When an employer is proposing to make collective redundancies the employer must consult with trade unions or elected worker representatives in ‘good time’ and ‘in any event at least 45 days … before the first of the dismissals takes effect’ where more than 100 employees at one establishment are dismissed (or 30 days if fewer).

None of this has happened, as P&O Ferries admits: ‘No consultation was carried out in advance’. In ‘special circumstances’ where it is not ‘reasonably practicable’ to comply with the obligation for full consultation the employer must take such steps as are ‘reasonably practicable’. This does not appear to have happened either.

So employees are entitled to a protective award of up to 90 days’ pay (so around £7,700 for Ben). Trade unions can apply for the award on their behalf. Unlike in other EU countries, it is not possible to get an injunction to restrain a breach of the collective redundancies legislation.

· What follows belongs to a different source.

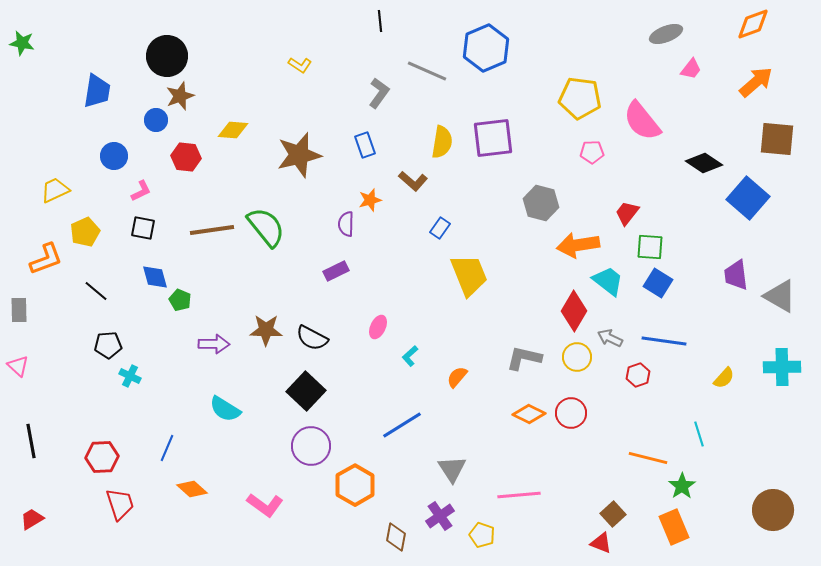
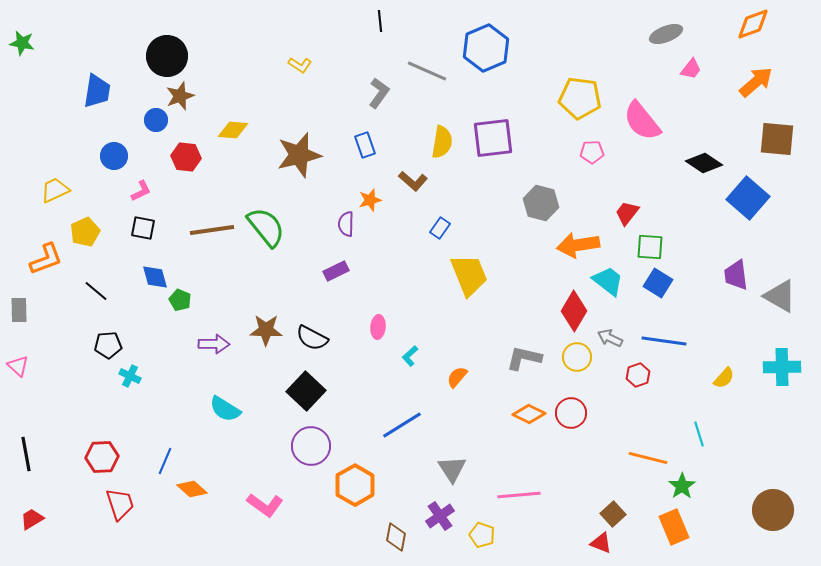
pink ellipse at (378, 327): rotated 20 degrees counterclockwise
black line at (31, 441): moved 5 px left, 13 px down
blue line at (167, 448): moved 2 px left, 13 px down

There is also a duty to give at least 45 days notice to the Secretary of State where the employer proposes to dismiss 100 or more employees as redundant within a period of 90 days. The Secretary of State’s letter to P&O’s CEO suggests this did not happen (and this in itself is a criminal offence). Even if there had been notification, the Secretary of State could not stop the collective redundancies from occurring.

P&O denies it has committed any criminal offence because it notified ‘the competent authority of the state where the vessel is registered’ (Bermuda, Bahamas, Cyprus); it didn’t need to notify the UK government. This is due to an amendment to UK legislation introduced as a result of an amendment to a 2015 EU law concerning seafarers.

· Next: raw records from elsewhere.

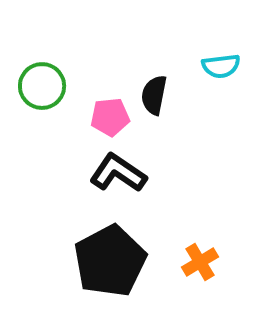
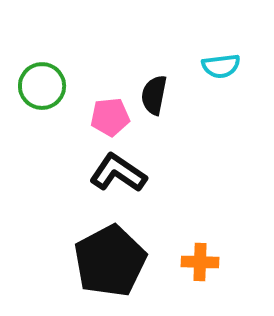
orange cross: rotated 33 degrees clockwise
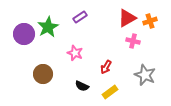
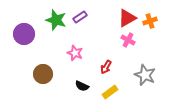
green star: moved 8 px right, 7 px up; rotated 25 degrees counterclockwise
pink cross: moved 5 px left, 1 px up; rotated 16 degrees clockwise
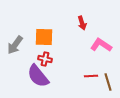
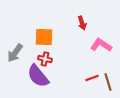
gray arrow: moved 8 px down
red line: moved 1 px right, 2 px down; rotated 16 degrees counterclockwise
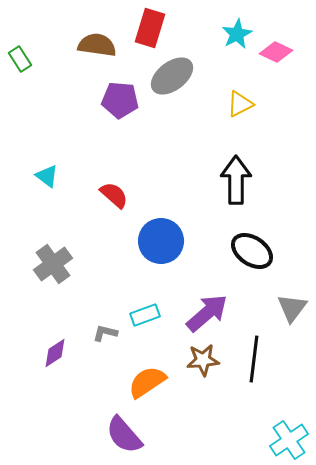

P&O Ferries has admitted that ‘We know that for our people this redundancy came without warning or prior consultation’. They also appear to be willing to pay up: ‘We have offered enhanced severance terms to those affected to properly and promptly compensate them’.

So, on a rough calculation Ben might be able to receive about £23,600 from P&O Ferries. If multiplied by 800 workers that will cost the company about £19 million; P&O says its compensation scheme will cost £36.5m, with no one receiving less than £15,000. If P&O’s losses are £100 million, paying the employees off in this way may represent an ‘efficient breach’. It’s a cost saving way of addressing an ongoing financial loss, albeit one which has ruined the livelihoods of many staff and ‘caused distress for them and their families’.

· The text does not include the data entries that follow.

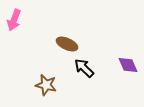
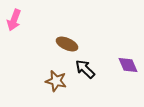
black arrow: moved 1 px right, 1 px down
brown star: moved 10 px right, 4 px up
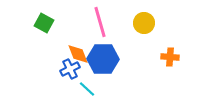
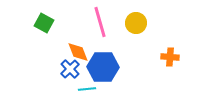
yellow circle: moved 8 px left
orange diamond: moved 2 px up
blue hexagon: moved 8 px down
blue cross: rotated 18 degrees counterclockwise
cyan line: rotated 48 degrees counterclockwise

And the purported employment of Indian workers on $2.38 an hour in place of the sacked crew? If they are deemed to be ordinarily working in the United Kingdom they will be subject to UK minimum wage laws. This hourly rate clearly does not meet that level, so there may well be trouble looming for P&O on this front.

So is UK law on dismissal more flexible than those laws across Europe? In a word, yes. The OECD ranks all countries in order of ‘strictness of employment protection – individual and collective dismissals (regular contracts)’. The OECD average is 2.06. The US is the most flexible at 0.09, with Canada next at 0.59. Ireland is fifth at 1.23; the UK sixth at 1.35. France and Germany come in at 35th and 36th with figures of 2.56 and 2.60 respectively.

So it is easier to dismiss workers in the UK, as the staff at P&O have found out – but this has nothing to do with Brexit.

By Catherine Barnard, Deputy Director at UK in a Changing Europe and Professor of European Union Law and Employment Law at the University of Cambridge.